Within the next two months, the Comptroller's Office will outline for examiners how national banks' internal controls should function. For example, the instructions will note that a bank's internal auditors must operate independently and have the authority to challenge any business transaction.

Examiners also will scrutinize whether an institution's cost-cutting initiatives erode its ability to manage risk, Mr. Ludwig said.

"We're going to emphasize in writing that we view internal control mechanisms as one of the paramount safety and soundness areas for a financial institution," he said.

The agency also has established a working group to recommend other ways examiners can prepare for an economic slowdown.

The panel, headed by Leann G. Britton, senior deputy comptroller for bank supervision operations, consists of examiners with experience supervising troubled banks, lawyers specializing in enforcement actions, and economists.

"This team is thinking about how we'll supervise in a down market," Mr. Ludwig said. "We want to be proactive as opposed to reactive, because it doesn't do any good to go into a bank, spend a huge amount of resources, and then say, 'Yep, you're dead.' "

The last few months have been tough ones for the comptroller.

Questions about his objectivity forced Mr. Ludwig to recuse himself from the NationsBank applications. Hugh McColl, the bank's chairman, was one of 17 bankers who attended a White House coffee last May. Mr. Ludwig said he would not have attended had he known the coffee was organized by Democratic party fund-raisers, a fact that did not surface until early this year.

The coffee controversy has dogged Mr. Ludwig, who said he was "shocked" the story got so much attention.

"If you had given me a list of things that would have been newsworthy, and you had asked me the day before the first story ran, I wouldn't have listed this in the top 50."

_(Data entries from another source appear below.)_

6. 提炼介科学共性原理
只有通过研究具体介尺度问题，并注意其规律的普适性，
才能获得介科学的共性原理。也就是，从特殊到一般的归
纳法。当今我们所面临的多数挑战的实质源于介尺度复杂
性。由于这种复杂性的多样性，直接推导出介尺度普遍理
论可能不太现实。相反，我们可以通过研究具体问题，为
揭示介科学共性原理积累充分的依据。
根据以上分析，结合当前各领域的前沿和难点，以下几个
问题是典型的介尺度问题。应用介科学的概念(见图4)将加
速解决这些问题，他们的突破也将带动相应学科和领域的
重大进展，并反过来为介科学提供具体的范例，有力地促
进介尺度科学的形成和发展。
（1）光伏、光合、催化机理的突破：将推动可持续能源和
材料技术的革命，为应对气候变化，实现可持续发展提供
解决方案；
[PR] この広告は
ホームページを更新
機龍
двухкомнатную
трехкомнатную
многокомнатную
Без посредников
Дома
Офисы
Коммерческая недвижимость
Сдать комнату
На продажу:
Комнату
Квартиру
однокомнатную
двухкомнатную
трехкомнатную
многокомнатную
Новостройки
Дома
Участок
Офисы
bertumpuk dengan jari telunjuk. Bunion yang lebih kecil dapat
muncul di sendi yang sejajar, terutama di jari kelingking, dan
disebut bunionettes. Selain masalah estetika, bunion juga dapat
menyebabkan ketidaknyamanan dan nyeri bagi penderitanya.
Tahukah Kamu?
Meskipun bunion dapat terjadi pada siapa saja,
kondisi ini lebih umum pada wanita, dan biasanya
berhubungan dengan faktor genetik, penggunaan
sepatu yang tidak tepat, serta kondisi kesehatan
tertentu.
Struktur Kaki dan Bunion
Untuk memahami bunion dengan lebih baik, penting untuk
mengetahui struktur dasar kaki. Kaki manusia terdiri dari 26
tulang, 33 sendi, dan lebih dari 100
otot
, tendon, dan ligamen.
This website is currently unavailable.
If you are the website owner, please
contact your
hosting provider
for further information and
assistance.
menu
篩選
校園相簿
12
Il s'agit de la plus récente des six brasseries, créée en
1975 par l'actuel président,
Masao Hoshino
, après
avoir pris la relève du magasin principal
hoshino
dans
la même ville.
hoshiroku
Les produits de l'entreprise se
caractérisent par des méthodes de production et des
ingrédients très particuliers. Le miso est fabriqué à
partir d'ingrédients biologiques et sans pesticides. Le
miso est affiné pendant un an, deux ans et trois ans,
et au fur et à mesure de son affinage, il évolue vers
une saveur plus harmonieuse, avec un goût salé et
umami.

But he's taking it in stride.

"Unfortunately, that comes with the territory," he said. "You can't be thin-skinned."

While he would not rule out a second term, it seems that five years will be enough for Mr. Ludwig.

"The reason they have terms is it is a period of time in which you can really get to know the organization in-depth and make changes, while at the same time you don't get stale," he said. "I've always thought that made a lot of sense.

"But then again you never say never."